Tief nahm ich Luft und öffnete die Nachricht. 

'Du wirst das alles bitter bereuen. Merk dir meine Worte! Du wirst Gott um Gnade bitten und dir wünschen, du hättest die Fresse gehalten. Oder dir einfach die Pulsadern aufgeschnitten.' 

Mir lief es kalt den Rücken herunter. Bis vor ein paar Stunden dachte er, er hätte mich in der Hand. Jetzt da er wusste, dass das Gegenteil eingetroffen war, fingen die Drohungen an. Und ich hatte fürchterliche Angst, dass es nicht nur leere Drohungen waren.

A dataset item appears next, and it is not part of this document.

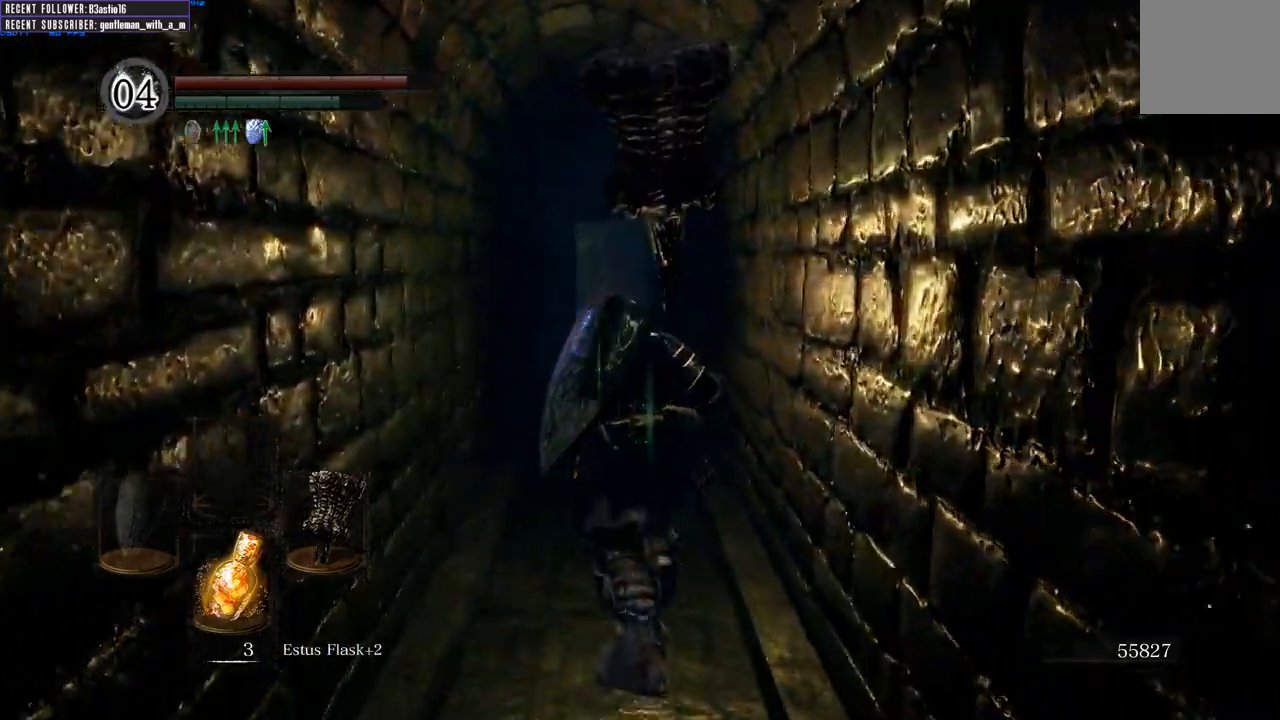
{"buttons": [], "left_stick": "up", "right_stick": "center", "events": [[433, "B", "up"]]}
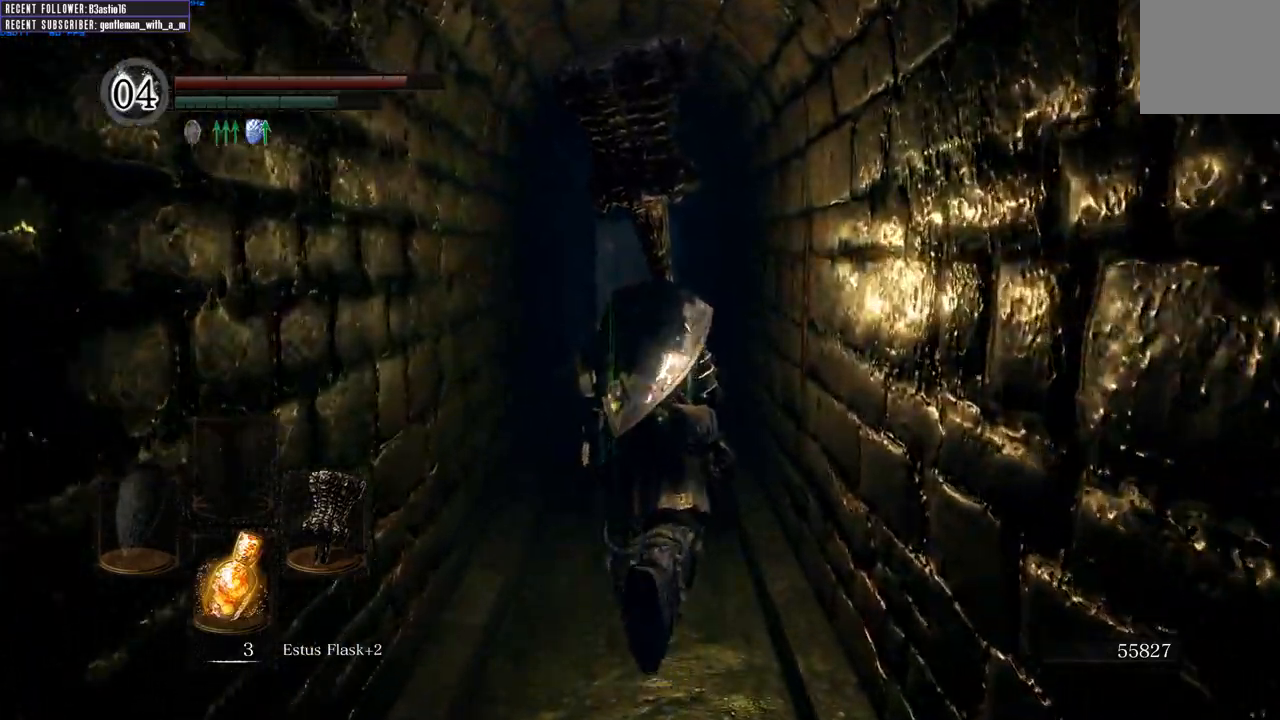
{"buttons": ["DPAD_DOWN"], "left_stick": "up", "right_stick": "center", "events": [[100, "DPAD_DOWN", "down"], [217, "DPAD_DOWN", "up"], [483, "DPAD_DOWN", "down"]]}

Wenn ich jedoch genauer überlegte .. was konnte er mir schon tun, was er nicht schon getan hatte? Missbrauch, Vergewaltigung, Erniedrigung. Konnte man das toppen? Nein, oder? Obwohl .. foltern .. er kann dich foltern. Er kann dich dazu bringen, dass du um dein Leben bettelst. Er kann dich dazu bringen, dass du um den Tod, um eine Erlösung bettelst. Ich schüttelte heftig meinen Kopf, um die Stimmen zu verdrängen, die dort ihr Unwesen trieben. Wie sie immer nur dann in den Vordergrund rückten, wenn ich sie gerade nicht brauchte. Eine richtige Last .. 

„War er das? Was hat der Mistkerl geschrieben?“

Bevor Teuta mich erreichte, löschte ich die Nachricht und legte meinen Zeigefinger an den Mund, um sie zum Schweigen zu bringen. Besa regte sich, wachte aber Gott sei Dank nicht auf. Ich lief wortlos aus dem Zimmer. Teuta ließ sich jedoch nicht so leicht abwimmeln. 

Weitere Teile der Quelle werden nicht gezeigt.